Bush tilts to friendlier tone on immigrants
President's rhetoric and policies this week are at odds with many in party.
WASHINGTON
Wading into an issue of perennial controversy, President Bush urged sweeping changes, and signaled an important tonal shift, this week to make America more welcoming toward immigrants.
His plan - which includes splitting the Immigration and Naturalization Service into two parts (one to defend the border, one to provide faster, more courteous service) - is a calculated political risk. More Hispanics - a key voting bloc - might appreciate him and his party. Yet core Republican conservatives could start rebelling.
But more important, Mr. Bush's efforts to ensure that America is, in his words, "a welcoming society" could have major demographic implications that will affect the country far into the future. The US is already welcoming nearly 1 million immigrants a year - a record - and some are beginning to complain that continued high influx will only exacerbate urban sprawl, environmental degradation, energy shortages, and traffic congestion.
America has long had a "love-hate relationship" with immigrants, says Arturo Vargas, executive director of the National Association of Latino Elected and Appointed Officials. "We go through this cycle of loving them during the good times and hating them during the bad times."
Bush's plans include:
* Splitting the INS in two. Proponents argue it would keep the agency from being at cross-purposes with itself - trying to keep immigrants out, yet being a courteous welcomer of new applicants for citizenship. Critics worry the law-enforcement side might overshadow the services side.
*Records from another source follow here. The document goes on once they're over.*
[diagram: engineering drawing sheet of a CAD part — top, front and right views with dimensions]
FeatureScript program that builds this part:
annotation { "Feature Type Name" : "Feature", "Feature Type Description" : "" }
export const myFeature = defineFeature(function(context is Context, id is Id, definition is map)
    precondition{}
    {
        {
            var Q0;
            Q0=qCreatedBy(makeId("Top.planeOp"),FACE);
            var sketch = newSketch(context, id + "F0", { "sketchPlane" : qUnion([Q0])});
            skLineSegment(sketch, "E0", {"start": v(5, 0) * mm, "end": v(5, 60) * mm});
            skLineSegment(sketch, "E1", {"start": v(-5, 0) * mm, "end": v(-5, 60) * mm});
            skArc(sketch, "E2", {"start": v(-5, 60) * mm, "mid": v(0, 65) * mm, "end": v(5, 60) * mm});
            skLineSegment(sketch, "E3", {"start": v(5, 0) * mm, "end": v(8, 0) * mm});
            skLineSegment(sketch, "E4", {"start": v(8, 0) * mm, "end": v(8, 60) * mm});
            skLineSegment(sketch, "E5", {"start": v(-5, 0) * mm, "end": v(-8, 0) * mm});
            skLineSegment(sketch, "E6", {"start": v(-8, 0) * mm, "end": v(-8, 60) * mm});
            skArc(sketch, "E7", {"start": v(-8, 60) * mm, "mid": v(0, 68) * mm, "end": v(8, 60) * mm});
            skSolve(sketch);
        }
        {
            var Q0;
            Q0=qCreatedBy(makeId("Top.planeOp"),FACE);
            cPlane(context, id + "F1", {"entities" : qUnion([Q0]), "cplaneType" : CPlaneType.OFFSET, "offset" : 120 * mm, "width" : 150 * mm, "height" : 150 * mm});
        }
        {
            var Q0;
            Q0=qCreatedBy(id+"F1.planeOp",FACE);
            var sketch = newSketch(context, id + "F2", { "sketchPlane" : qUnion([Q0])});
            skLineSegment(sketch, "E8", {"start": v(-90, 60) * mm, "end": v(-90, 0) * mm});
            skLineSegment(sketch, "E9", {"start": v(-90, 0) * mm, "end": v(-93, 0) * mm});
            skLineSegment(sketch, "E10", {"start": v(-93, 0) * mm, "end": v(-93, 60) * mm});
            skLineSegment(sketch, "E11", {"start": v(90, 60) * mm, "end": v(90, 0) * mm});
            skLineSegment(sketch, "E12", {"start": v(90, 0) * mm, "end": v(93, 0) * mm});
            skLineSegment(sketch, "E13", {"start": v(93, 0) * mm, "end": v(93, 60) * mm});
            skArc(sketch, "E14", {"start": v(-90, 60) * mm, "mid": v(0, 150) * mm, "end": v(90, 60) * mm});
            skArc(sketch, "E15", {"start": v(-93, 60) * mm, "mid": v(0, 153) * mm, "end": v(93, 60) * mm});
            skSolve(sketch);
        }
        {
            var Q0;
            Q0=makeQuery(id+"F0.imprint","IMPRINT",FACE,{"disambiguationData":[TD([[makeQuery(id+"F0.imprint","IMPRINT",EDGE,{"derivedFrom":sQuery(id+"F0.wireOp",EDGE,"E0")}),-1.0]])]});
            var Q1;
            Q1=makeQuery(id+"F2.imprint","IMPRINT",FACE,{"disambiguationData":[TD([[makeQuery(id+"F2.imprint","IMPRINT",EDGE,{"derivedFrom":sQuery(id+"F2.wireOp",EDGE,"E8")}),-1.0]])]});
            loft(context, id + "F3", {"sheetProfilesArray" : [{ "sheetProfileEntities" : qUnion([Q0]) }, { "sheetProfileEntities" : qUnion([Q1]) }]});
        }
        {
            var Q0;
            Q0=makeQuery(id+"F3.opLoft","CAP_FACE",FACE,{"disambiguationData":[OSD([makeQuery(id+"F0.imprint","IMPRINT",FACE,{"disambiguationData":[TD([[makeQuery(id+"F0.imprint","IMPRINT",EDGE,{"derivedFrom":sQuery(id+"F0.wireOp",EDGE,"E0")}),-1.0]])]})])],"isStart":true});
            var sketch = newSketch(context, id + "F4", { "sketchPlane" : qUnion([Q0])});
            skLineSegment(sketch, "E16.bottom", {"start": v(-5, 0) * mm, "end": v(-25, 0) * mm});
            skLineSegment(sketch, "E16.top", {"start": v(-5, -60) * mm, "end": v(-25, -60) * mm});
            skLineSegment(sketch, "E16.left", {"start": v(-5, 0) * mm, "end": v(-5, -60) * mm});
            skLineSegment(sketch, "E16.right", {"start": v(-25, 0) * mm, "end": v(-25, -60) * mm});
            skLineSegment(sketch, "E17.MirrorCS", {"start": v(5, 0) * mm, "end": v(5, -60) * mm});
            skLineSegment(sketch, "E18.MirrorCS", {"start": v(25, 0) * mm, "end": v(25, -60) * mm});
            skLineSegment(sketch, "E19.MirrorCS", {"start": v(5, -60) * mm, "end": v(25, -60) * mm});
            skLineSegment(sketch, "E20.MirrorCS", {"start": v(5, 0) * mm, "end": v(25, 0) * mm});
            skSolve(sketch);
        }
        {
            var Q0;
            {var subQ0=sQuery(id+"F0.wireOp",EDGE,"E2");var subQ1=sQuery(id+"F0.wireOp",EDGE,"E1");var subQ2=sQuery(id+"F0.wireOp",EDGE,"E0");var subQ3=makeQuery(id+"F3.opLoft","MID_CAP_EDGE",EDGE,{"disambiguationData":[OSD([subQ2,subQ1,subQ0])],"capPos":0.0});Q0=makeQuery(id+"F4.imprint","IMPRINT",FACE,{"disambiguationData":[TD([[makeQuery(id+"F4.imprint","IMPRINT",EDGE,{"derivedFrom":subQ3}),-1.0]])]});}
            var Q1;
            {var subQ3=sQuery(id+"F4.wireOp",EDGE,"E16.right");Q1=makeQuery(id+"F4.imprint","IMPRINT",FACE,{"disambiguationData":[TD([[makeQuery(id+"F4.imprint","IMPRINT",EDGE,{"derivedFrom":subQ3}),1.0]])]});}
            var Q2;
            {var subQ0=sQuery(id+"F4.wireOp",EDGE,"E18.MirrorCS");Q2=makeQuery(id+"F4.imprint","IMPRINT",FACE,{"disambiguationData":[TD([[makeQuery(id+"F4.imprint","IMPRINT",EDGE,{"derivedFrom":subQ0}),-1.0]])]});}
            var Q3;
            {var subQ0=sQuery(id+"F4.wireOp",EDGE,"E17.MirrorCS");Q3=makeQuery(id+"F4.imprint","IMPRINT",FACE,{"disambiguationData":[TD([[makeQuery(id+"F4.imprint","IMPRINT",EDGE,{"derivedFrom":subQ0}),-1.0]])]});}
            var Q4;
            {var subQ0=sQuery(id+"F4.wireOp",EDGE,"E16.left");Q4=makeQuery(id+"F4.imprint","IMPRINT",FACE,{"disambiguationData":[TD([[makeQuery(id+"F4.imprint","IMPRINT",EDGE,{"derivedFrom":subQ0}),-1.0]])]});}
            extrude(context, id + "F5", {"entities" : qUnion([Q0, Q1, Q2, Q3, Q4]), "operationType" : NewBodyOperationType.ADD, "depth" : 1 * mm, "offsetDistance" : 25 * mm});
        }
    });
* Spending $500 million over five years to help the INS be more "customer" focused, including processing citizenship applications in six months. Current delays can be three to four years.
* He reiterated support for a law that waives a rule that some illegal immigrants return to their home country before applying for residency. Up to 600,000 people could get legal status.
In coming months, Bush also faces a politically tough decision on whether to create a "guest worker" program that puts migrants on the path to citizenship.
In a ceremony on Ellis Island Tuesday, Bush declared, "Immigration is not a problem to be solved. It is a sign of a confident and successful nation."
Bush's proposals come after a decade in which more immigrants arrived in the US than any other time in history - and amid hints of rising anti-immigrant sentiment.
Observers say Bush may be going farther than any recent president since Ronald Reagan in welcoming immigrants. Some disagree with his approach.
"How dense can we get?" asks Dan Stein, head of the Federation for American Immigration Reform, a controversial group that advocates dramatic border tightening. "Policies that make sense when you're trying to settle a frontier or form the core of an industrial-revolution work force, don't necessarily make sense in a post-industrial era."
He points to a 1996 Census Bureau report. If immigration continues at a "medium" pace, it says, US population will be nearly 400 million by 2050. "High" immigration could mean 438 million. With "net-zero" immigration - with the number of immigrants balancing those who leave or die - it could be 320 million.
There are inklings of growing public discontent. The percentage of Americans favoring reduced immigration rose slightly - from 38 to 43 percent - between last September and this March, in Gallup polls. In 1993, on the heels of a recession, 65 percent favored a decrease.
But defenders of immigration view skepticism as irrational.
As for the sprawl concerns, "it's not immigrants who are driving SUVs and building McMansions," says Angela Kelley of the National Immigration Forum in Washington. "They're taking the bus and opening businesses." Indeed, three top high-tech firms were started by immigrants - Intel, Sun Microsystems, and Computer Associates.
On a broader level, immigrants give the US "a demographic safety valve," compared to other industrial nations facing long-term worker shortages as their populations age, says Cato Institute scholar Stephen Moore.
And there's evidence that today's immigrants are assimilating as quickly - maybe quicker - than their predecessors: In the early 1900s, about 25 percent of immigrants couldn't speak English. The 1990 US Census found that 8 percent of immigrants said they couldn't speak English.
It's in this environment of skepticism and debate that Bush's planned reforms land.
There is fairly broad consensus on splitting the INS - though supporters differ on details.
The most contentious issue is "guest workers." The administration is debating whether to allow them to eventually become citizens - and hopes to have a decision by the Sept. 5 visit of Mexican President Vicente Fox.
Supporters say "temporary" workers are rarely temporary - often having children and developing roots. Resentments build without the option of citizenship.
But Rep. Lamar Smith (R) of Texas, a key immigration conservative, opposes the option because, he says, it rewards people who've broken the law (those who become guest workers often enter illegally), and will be an incentive for illegal immigration.
Meanwhile, the politics of the issue are complicated - and don't break down along party lines. Pro-business Republicans and pro-minority Democrats support immigration. So-called "nativist" conservatives and some labor unions don't.